*Kurze Aufgabe A*
Führen Sie alle Personen auf, die der Text über Xamax mit Namen nennt.
*Kurze Aufgabe B*
Beantworten Sie anhand des Textes über Xamax folgende Fragen:
(i) Wie viele Verfahren sind vor der Disziplinarkommission der SFL hängig?
(ii) Über welchen Betrag lautet die vorgelegte Bankgarantie?
(iii) An welchem Datum soll die Staatsanwaltschaft die Xamax-Geschäftsstelle durchsucht haben?

Noch reagieren die Xamaxiens mit Galgenhumor. Noch singen sie bei ihrem Gang durch die wartenden Journalisten vor der Kabine: «Nicht bezahlt, nicht bezahlt, nicht bezahlt.» Aber auf Montag ist ein ernsthaftes Gespräch mit der Clubführung geplant. Danach sind drei Wochen Ferien angesagt – und die Profis wollen vorher wissen, wie es mit dem Verein weitergeht.

Resultate bleiben auch im Konkursfall bestehen

Das Problem an diesem Gespräch könnte sein, dass es Tschagajew längst nicht mehr in den eigenen Händen hat, wohin der Weg Xamax führt. Vier Verfahren sind vor der Disziplinarkommission der Swiss Football League (SFL) hängig, wie Ligasprecher Roger Müller der TagesWoche vorrechnet. Und die Theorie ist nicht völlig abwegig, dass die Liga mit den Urteilen nur wartet, damit Xamax wenigstens die Vorrunde beenden kann. Dann nämlich kann die SFL selbst dann alle Resultate der Xamax-Spiele in der Wertung belassen, wenn Xamax nach der Winterpause nicht mehr mitspielt.

Aus Sicht der Liga wiegt der Vorwurf am schwersten, Tschagajew habe einige Spieler schwarz bezahlt, über eine zypriotische Offshore-Gesellschaft mit Sitz auf den Britischen Jungferninseln. Diese Verdächtigung hat das Westschweizer Fernsehen TSR im November ausgesprochen. Der Sender will im Besitz von Dokumenten sein, die den Verdacht erhärten. Die doppelten Verträge sollen am 7. November bei einer Durchsuchung der Xamax-Geschäftsstelle durch die Staatsanwaltschaft aufgetaucht sein.

Dazu kommt, dass Tschagajew auch der SFL jene berühmt-berüchtigte Bankgarantie über 35 Millionen Dollar vorgelegt hat, die angeblich von der Bank of America ausgestellt worden sein soll. Das Dokument wurde vom Neuenburger Staatsanwalt Pierre Aubert als Fälschung deklariert.

Es ist also durchaus möglich, dass die Liga Xamax die Lizenz entzieht, wenn sie zum Schluss kommt, dass der Verein seine Bilanz unter Vorspiegelung falscher Tatsachen zu schönen versuchte. Wahrscheinlicher scheinen vorerst hohe Bussen oder Punktabzüge.

*Erfasste Daten*

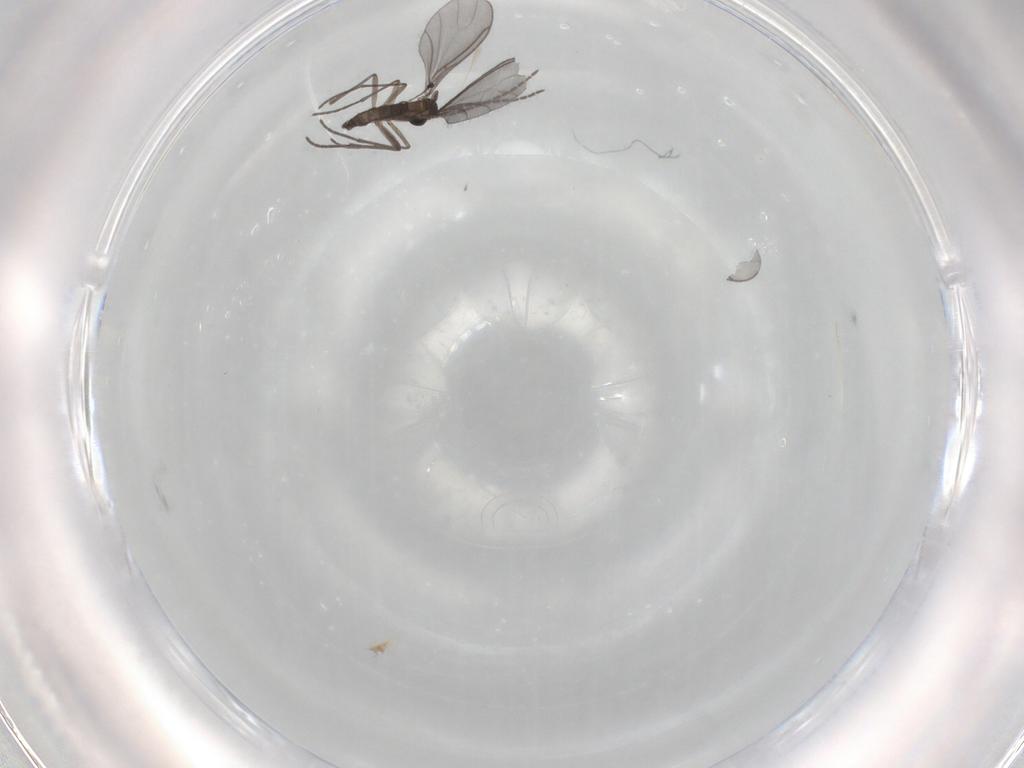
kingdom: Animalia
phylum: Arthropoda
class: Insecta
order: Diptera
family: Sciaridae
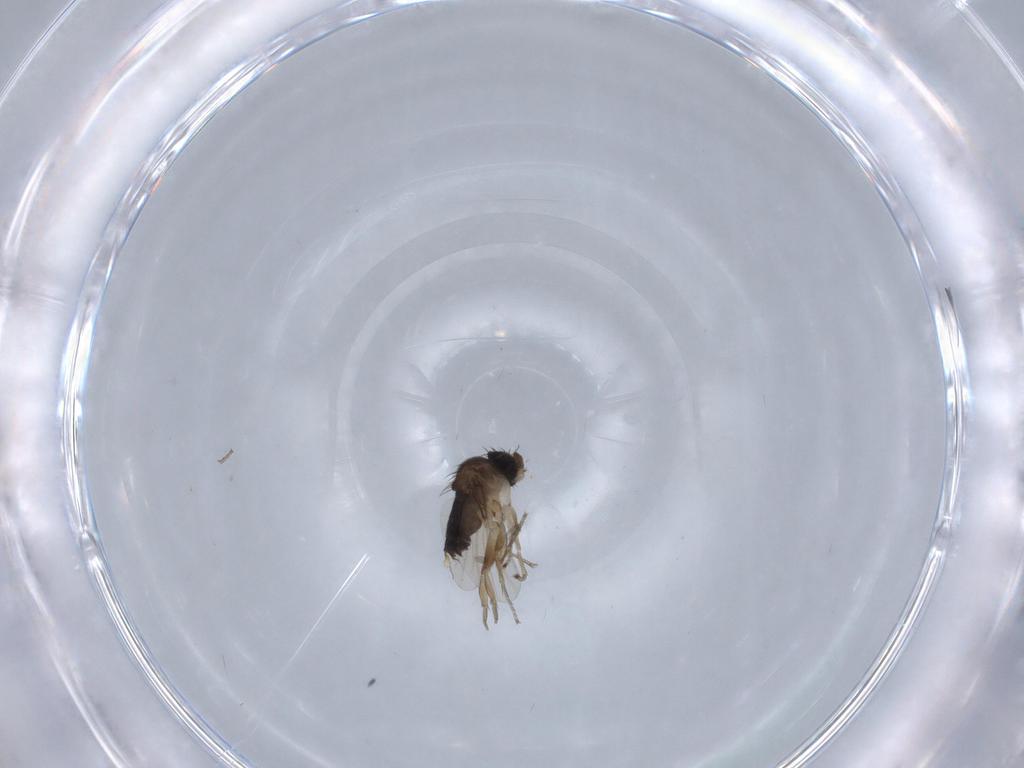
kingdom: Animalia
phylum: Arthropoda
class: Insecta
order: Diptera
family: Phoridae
==
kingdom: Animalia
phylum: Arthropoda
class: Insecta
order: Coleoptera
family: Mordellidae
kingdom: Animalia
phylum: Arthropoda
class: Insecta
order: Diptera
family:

*Vollständige Ausgabe A*
- Tschagajew
- Roger Müller
- Pierre Aubert

*Vollständige Ausgabe B*
(i) Vier
(ii) 35 Millionen Dollar
(iii) Am 7. November